Burza po wczorajszym meczu Serbii z Portugalią trwa i musi trwać. Głos na temat skandalu sędziowskiego zabierają praktycznie wszyscy i trudno się dziwić, że rozgoryczony był także selekcjoner reprezentacji Portugalii, Fernando Santos.
Portugalczyk na konferencji pomeczowej powiedział: – Sędzia mnie przeprosił i mam do niego wielki szacunek. Ale to niedopuszczalne, że w rozgrywkach takiej rangi nie ma nie tylko VAR, ale również goal-line technology. Piłka była metr za linią. Było to czytelne, widoczne. Arbiter przeprosił, ale to dla mnie nie rozwiązuje problemu. Sędziowie popełniają błędami, jak to ludzie. Ale po to właśnie wymyślono VAR.

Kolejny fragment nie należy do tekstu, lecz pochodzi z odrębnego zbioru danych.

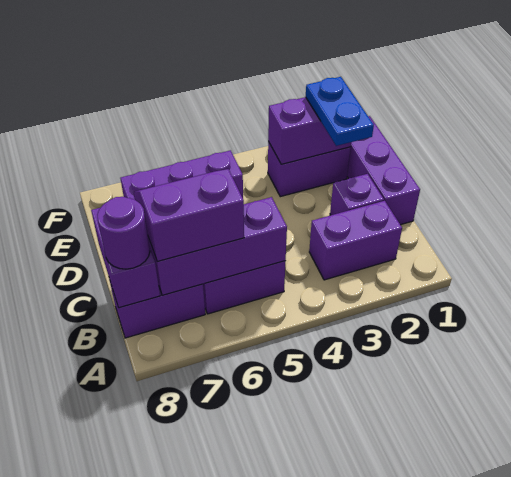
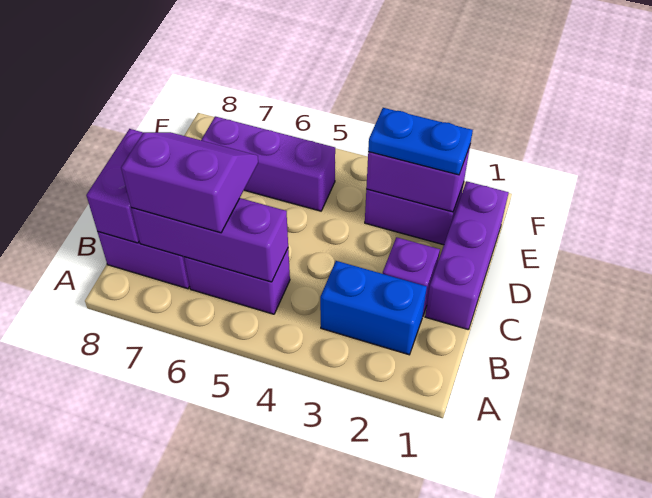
purple brick B2:B3 level 1 -> blue brick B2:B3 level 1
purple round brick B8 level 3 -> none
blue plate D2:E2 level 3 -> blue plate E2:E3 level 3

What drama at the end of Portugal vs Serbia. Ronaldo scores but no goal line technology. pic.twitter.com/wa6ZgFp2qd
— Footy Videos (@manosbayku) March 27, 2021
Trudno się nie zgodzić z Fernando Santosem. W tej sprawie raczej wszyscy będą mówić jednym głosem, bo każdy zdaje sobie sprawę, że krzywda, która go spotkała, za chwilę może stać się ich udziałem. Fakt, że nie ma VAR-u w tych eliminacjach to nagły powrót do ciemnych wieków, powrót do średniowiecza. Zdumiewa, że do tego dopuszczono.